Google Pixel and Essential were 2017’s High-Profile Flagship Failures (Premium)

Two of the most eagerly-awaited smartphone flagships of 2017 were epic sales failures. Can any Android company besides Samsung compete with Apple in the high-end of the market?

Apparently not.

Let's start with Google, which in 2017 marked its fifth straight year of "finally being serious about competing with the iPhone," as some tech blogs keep re-reporting for each generation of its devices. That's when Google announced its Pixel 2 and Pixel 2 XL handsets, plus a slew of other hardware.

Most of it was really buggy. The Pixel 2s were marred by a wide swath of defects, especially the more expensive Pixel 2 XL. In fact, the problems were so widespread, I coined the term Pixelgate.

So it is perhaps no surprise that these devices failed in the market. According to IDC, Google sold just 3.9 million Pixel smartphones in 2017. In a market of about 1.5 billion smartphones, however, that works out to just .26 percent market share. Not 2.6 percent. Point two six percent.

(To be clear, the 2017 number includes some combination of the lackluster first generation Pixel and Pixel XL phones, which first went on sale in late 2016, plus the buggy Pixel 2 and Pixel 2 XL phones, which became available in October/November 2017.)

How bad is this?

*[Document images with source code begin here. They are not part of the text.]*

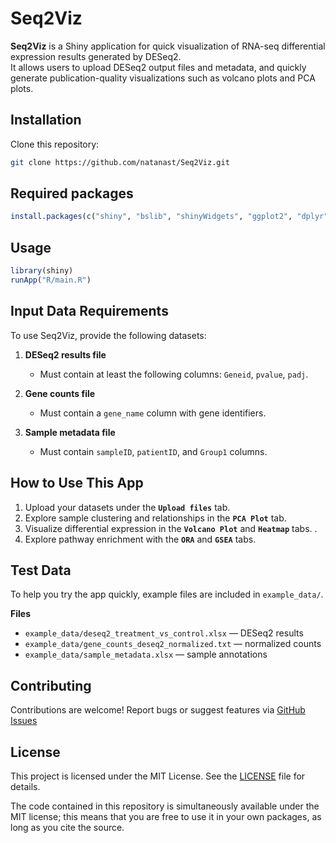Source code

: # Seq2Viz

**Seq2Viz** is a Shiny application for quick visualization of RNA-seq differential expression results generated by DESeq2.  
It allows users to upload DESeq2 output files and metadata, and quickly generate publication-quality visualizations such as volcano plots and PCA plots.

## Installation

Clone this repository:

```bash
git clone https://github.com/natanast/Seq2Viz.git
```

## Required packages
```r
install.packages(c("shiny", "bslib", "shinyWidgets", "ggplot2", "dplyr"))
```

## Usage
```r
library(shiny)
runApp("R/main.R")
```

## Input Data Requirements

To use Seq2Viz, provide the following datasets:

1. **DESeq2 results file**  
   - Must contain at least the following columns: `Geneid`, `pvalue`, `padj`.
2. **Gene counts file**  
   - Must contain a `gene_name` column with gene identifiers.

3. **Sample metadata file**  
   - Must contain `sampleID`, `patientID`, and `Group1` columns.


## How to Use This App
1. Upload your datasets under the **`Upload files`** tab.
2. Explore sample clustering and relationships in the **`PCA Plot`** tab.
3. Visualize differential expression in the **`Volcano Plot`** and **`Heatmap`** tabs. .
4. Explore pathway enrichment with the **`ORA`**  and **`GSEA`** tabs.


## Test Data

To help you try the app quickly, example files are included in `example_data/`. 

**Files**
- `example_data/deseq2_treatment_vs_control.xlsx` — DESeq2 results
- `example_data/gene_counts_deseq2_normalized.txt` — normalized counts
- `example_data/sample_metadata.xlsx` — sample annotations


## Contributing
Contributions are welcome!
Report bugs or suggest features via [GitHub Issues](https://github.com/natanast/Seq2Viz/issues)

## License

This project is licensed under the MIT License. See the [LICENSE](LICENSE) file for details.

The code contained in this repository is simultaneously available under the MIT license; this means that you are free to use it in your own packages, as long as you cite the source.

Even Nokia---which in this case is just a brand, not a company---sold more phones: It sold 4.4 million handsets in the final quarter of 2017 alone.

On the plus side, Google's 2017 sales figure is about double the number of Pixel (and, presumably, Nexus) phones that it sold the previous year. So they are at least heading in the right direction. Up.

The news is even worse for Essential, which is not heading in the right direction. That firm suffered through a number of defeats--including shipment delays and rumors of slow sales that were followed by a permanent $200 price cut---in 2017 after a high-profile launch.

Essential makes Pixel look like a colossus of the smartphone world: The firm sold just 88,000 units in all of 2017, IDC says, making it something even smaller than a boutique phone maker. That's roughly 0.006 percent market share. And I'm rounding up to be kind.

If there's any good news for these firms, it's that it could still be even worse. A smartphone maker called Wileyfox sold so few of its Android handsets over its short life, that it's heading into the UK's version of bankruptcy. That's what you get for a trying to sell a new Windows phone in 2017, you dummies.